Prompt: Transcribe the following entries word for word; no picture is to appear in the copy.
* * *
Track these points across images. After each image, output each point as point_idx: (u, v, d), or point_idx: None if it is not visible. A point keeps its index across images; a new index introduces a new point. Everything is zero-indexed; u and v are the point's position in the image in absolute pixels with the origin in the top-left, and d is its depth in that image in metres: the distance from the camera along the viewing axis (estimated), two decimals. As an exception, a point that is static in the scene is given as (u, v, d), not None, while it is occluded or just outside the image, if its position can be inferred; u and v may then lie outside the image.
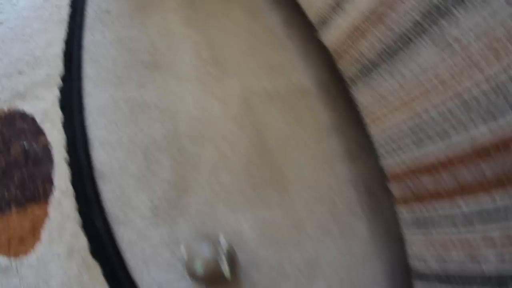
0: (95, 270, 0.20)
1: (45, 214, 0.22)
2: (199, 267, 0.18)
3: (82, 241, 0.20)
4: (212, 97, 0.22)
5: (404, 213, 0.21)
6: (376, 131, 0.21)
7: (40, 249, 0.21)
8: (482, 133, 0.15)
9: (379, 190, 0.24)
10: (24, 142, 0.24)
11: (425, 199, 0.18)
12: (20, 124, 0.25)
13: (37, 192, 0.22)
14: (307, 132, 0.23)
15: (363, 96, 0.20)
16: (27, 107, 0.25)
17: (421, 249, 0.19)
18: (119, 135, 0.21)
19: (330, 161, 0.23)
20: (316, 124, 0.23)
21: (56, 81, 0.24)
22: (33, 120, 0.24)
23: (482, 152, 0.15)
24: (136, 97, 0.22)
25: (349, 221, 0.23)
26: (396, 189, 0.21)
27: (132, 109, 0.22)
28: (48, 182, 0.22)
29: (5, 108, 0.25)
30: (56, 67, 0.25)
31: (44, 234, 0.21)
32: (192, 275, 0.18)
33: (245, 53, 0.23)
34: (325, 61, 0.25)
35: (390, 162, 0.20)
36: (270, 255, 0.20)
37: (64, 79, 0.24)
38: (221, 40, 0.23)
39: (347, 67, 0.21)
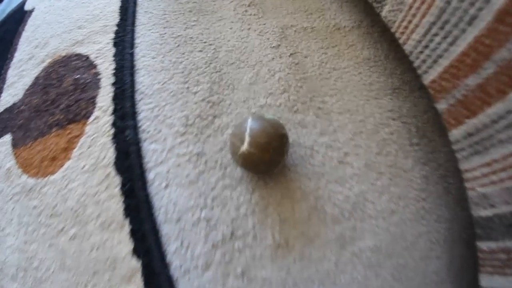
0: (115, 186, 0.17)
1: (82, 132, 0.19)
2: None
3: (109, 155, 0.17)
4: (251, 31, 0.19)
5: (458, 137, 0.14)
6: (410, 43, 0.16)
7: (68, 166, 0.19)
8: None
9: (427, 126, 0.19)
10: (77, 75, 0.23)
11: (476, 106, 0.13)
12: (75, 63, 0.24)
13: (79, 113, 0.20)
14: (348, 65, 0.19)
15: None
16: (84, 49, 0.24)
17: (485, 185, 0.13)
18: (164, 62, 0.19)
19: (373, 93, 0.19)
20: (357, 58, 0.19)
21: (112, 29, 0.23)
22: (87, 58, 0.24)
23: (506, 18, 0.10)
24: (182, 34, 0.20)
25: (398, 159, 0.18)
26: (443, 107, 0.15)
27: (178, 43, 0.20)
28: (91, 104, 0.20)
29: (63, 53, 0.25)
30: (113, 19, 0.24)
31: (76, 152, 0.19)
32: (235, 150, 0.14)
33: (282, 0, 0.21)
34: (364, 5, 0.22)
35: (430, 72, 0.15)
36: (308, 187, 0.16)
37: (119, 25, 0.23)
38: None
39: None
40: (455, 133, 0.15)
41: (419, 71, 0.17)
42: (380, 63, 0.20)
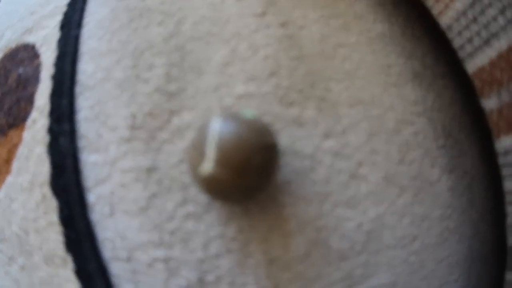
0: (52, 211, 0.10)
1: (20, 139, 0.13)
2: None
3: (44, 170, 0.11)
4: None
5: (509, 147, 0.09)
6: (449, 14, 0.09)
7: (9, 182, 0.12)
8: None
9: (454, 123, 0.13)
10: (21, 69, 0.15)
11: None
12: (21, 54, 0.16)
13: (18, 116, 0.13)
14: (358, 41, 0.12)
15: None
16: (32, 38, 0.16)
17: None
18: (112, 42, 0.12)
19: (392, 79, 0.12)
20: (369, 32, 0.12)
21: (62, 10, 0.16)
22: (33, 47, 0.16)
23: None
24: (138, 6, 0.13)
25: (423, 167, 0.11)
26: (493, 105, 0.09)
27: (132, 17, 0.13)
28: (30, 103, 0.13)
29: (13, 45, 0.17)
30: None
31: (15, 165, 0.12)
32: (194, 171, 0.07)
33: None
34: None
35: (477, 56, 0.09)
36: (308, 215, 0.09)
37: (70, 4, 0.15)
38: None
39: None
40: (505, 142, 0.09)
41: (462, 54, 0.10)
42: (397, 40, 0.13)
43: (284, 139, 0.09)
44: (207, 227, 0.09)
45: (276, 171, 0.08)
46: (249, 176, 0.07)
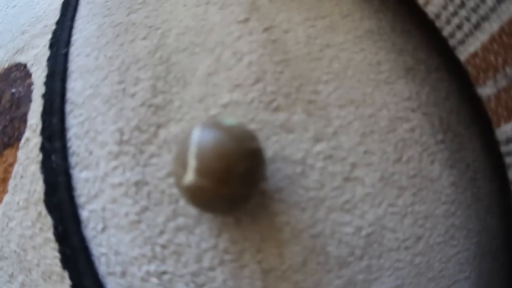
0: (48, 228, 0.10)
1: (15, 158, 0.13)
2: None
3: (39, 188, 0.11)
4: (210, 5, 0.12)
5: (511, 135, 0.09)
6: (436, 2, 0.09)
7: (6, 201, 0.12)
8: None
9: (451, 117, 0.12)
10: (13, 89, 0.15)
11: None
12: (14, 74, 0.17)
13: (13, 135, 0.14)
14: (346, 40, 0.12)
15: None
16: (23, 57, 0.17)
17: None
18: (99, 59, 0.12)
19: (383, 76, 0.12)
20: (356, 30, 0.12)
21: (51, 29, 0.16)
22: (25, 66, 0.16)
23: None
24: (123, 21, 0.13)
25: (423, 164, 0.11)
26: (489, 92, 0.09)
27: (117, 32, 0.13)
28: (23, 122, 0.14)
29: (6, 65, 0.17)
30: (53, 17, 0.17)
31: (11, 184, 0.12)
32: (178, 182, 0.07)
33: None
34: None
35: (469, 43, 0.08)
36: (302, 222, 0.09)
37: (58, 22, 0.16)
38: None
39: None
40: (506, 130, 0.09)
41: (452, 42, 0.10)
42: (386, 37, 0.12)
43: (273, 145, 0.09)
44: (199, 239, 0.09)
45: (262, 178, 0.07)
46: (232, 184, 0.06)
* * *
Solution:
Track these points across images. After each image, output each point as point_idx: (u, v, d), or point_idx: None if it is not visible. A point keeps its index across images; a new index introduces a new point. Everything is zero-indexed; u and v are the point's position in the image in absolute pixels with the origin in the top-left, and d is its depth in that image in metres: the distance from the camera along the viewing axis (estimated), two decimals. As an exception, a point that is static in the scene is given as (u, v, d), not None, while it is occluded or just outside the image, if its position can be inferred; u and v may then lie outside the image.
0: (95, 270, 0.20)
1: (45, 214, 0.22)
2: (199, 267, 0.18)
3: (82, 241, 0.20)
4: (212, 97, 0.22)
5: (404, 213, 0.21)
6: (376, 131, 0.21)
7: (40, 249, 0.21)
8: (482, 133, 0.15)
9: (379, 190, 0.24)
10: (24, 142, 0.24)
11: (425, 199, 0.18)
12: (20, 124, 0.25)
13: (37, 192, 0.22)
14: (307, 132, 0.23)
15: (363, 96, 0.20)
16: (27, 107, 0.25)
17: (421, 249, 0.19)
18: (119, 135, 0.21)
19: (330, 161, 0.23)
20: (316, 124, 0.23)
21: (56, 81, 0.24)
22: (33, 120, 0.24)
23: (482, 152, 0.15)
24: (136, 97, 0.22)
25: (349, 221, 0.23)
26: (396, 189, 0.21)
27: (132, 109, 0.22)
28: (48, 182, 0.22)
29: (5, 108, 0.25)
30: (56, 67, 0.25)
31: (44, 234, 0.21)
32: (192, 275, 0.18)
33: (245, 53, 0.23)
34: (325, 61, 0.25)
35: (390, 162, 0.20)
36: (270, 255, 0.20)
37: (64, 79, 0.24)
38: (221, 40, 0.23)
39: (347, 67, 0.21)
0: (115, 186, 0.17)
1: (82, 132, 0.19)
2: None
3: (109, 155, 0.17)
4: (251, 31, 0.19)
5: (458, 137, 0.14)
6: (410, 43, 0.16)
7: (68, 166, 0.19)
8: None
9: (427, 126, 0.19)
10: (77, 75, 0.23)
11: (476, 106, 0.13)
12: (75, 63, 0.24)
13: (79, 113, 0.20)
14: (348, 65, 0.19)
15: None
16: (84, 49, 0.24)
17: (485, 185, 0.13)
18: (164, 62, 0.19)
19: (373, 93, 0.19)
20: (357, 58, 0.19)
21: (112, 29, 0.23)
22: (87, 58, 0.24)
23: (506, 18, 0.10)
24: (182, 34, 0.20)
25: (398, 159, 0.18)
26: (443, 107, 0.15)
27: (178, 43, 0.20)
28: (91, 104, 0.20)
29: (63, 53, 0.25)
30: (113, 19, 0.24)
31: (76, 152, 0.19)
32: (235, 150, 0.14)
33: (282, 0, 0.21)
34: (364, 5, 0.22)
35: (430, 72, 0.15)
36: (308, 187, 0.16)
37: (119, 25, 0.23)
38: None
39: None
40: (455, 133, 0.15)
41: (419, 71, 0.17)
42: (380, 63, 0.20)
0: (52, 211, 0.10)
1: (20, 139, 0.13)
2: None
3: (44, 170, 0.11)
4: None
5: (509, 147, 0.09)
6: (449, 14, 0.09)
7: (9, 182, 0.12)
8: None
9: (454, 123, 0.13)
10: (21, 69, 0.15)
11: None
12: (21, 54, 0.16)
13: (18, 116, 0.13)
14: (358, 41, 0.12)
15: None
16: (32, 38, 0.16)
17: None
18: (112, 42, 0.12)
19: (392, 79, 0.12)
20: (369, 32, 0.12)
21: (62, 10, 0.16)
22: (33, 47, 0.16)
23: None
24: (138, 6, 0.13)
25: (423, 167, 0.11)
26: (493, 105, 0.09)
27: (132, 17, 0.13)
28: (30, 103, 0.13)
29: (13, 45, 0.17)
30: None
31: (15, 165, 0.12)
32: (194, 171, 0.07)
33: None
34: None
35: (477, 56, 0.09)
36: (308, 215, 0.09)
37: (70, 4, 0.15)
38: None
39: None
40: (505, 142, 0.09)
41: (462, 54, 0.10)
42: (397, 40, 0.13)
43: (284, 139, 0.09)
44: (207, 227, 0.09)
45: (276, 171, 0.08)
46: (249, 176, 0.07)
0: (48, 228, 0.10)
1: (15, 158, 0.13)
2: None
3: (39, 188, 0.11)
4: (210, 5, 0.12)
5: (511, 135, 0.09)
6: (436, 2, 0.09)
7: (6, 201, 0.12)
8: None
9: (451, 117, 0.12)
10: (13, 89, 0.15)
11: None
12: (14, 74, 0.17)
13: (13, 135, 0.14)
14: (346, 40, 0.12)
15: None
16: (23, 57, 0.17)
17: None
18: (99, 59, 0.12)
19: (383, 76, 0.12)
20: (356, 30, 0.12)
21: (51, 29, 0.16)
22: (25, 66, 0.16)
23: None
24: (123, 21, 0.13)
25: (423, 164, 0.11)
26: (489, 92, 0.09)
27: (117, 32, 0.13)
28: (23, 122, 0.14)
29: (6, 65, 0.17)
30: (53, 17, 0.17)
31: (11, 184, 0.12)
32: (178, 182, 0.07)
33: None
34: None
35: (469, 43, 0.08)
36: (302, 222, 0.09)
37: (58, 22, 0.16)
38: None
39: None
40: (506, 130, 0.09)
41: (452, 42, 0.10)
42: (386, 37, 0.12)
43: (273, 145, 0.09)
44: (199, 239, 0.09)
45: (262, 178, 0.07)
46: (232, 184, 0.06)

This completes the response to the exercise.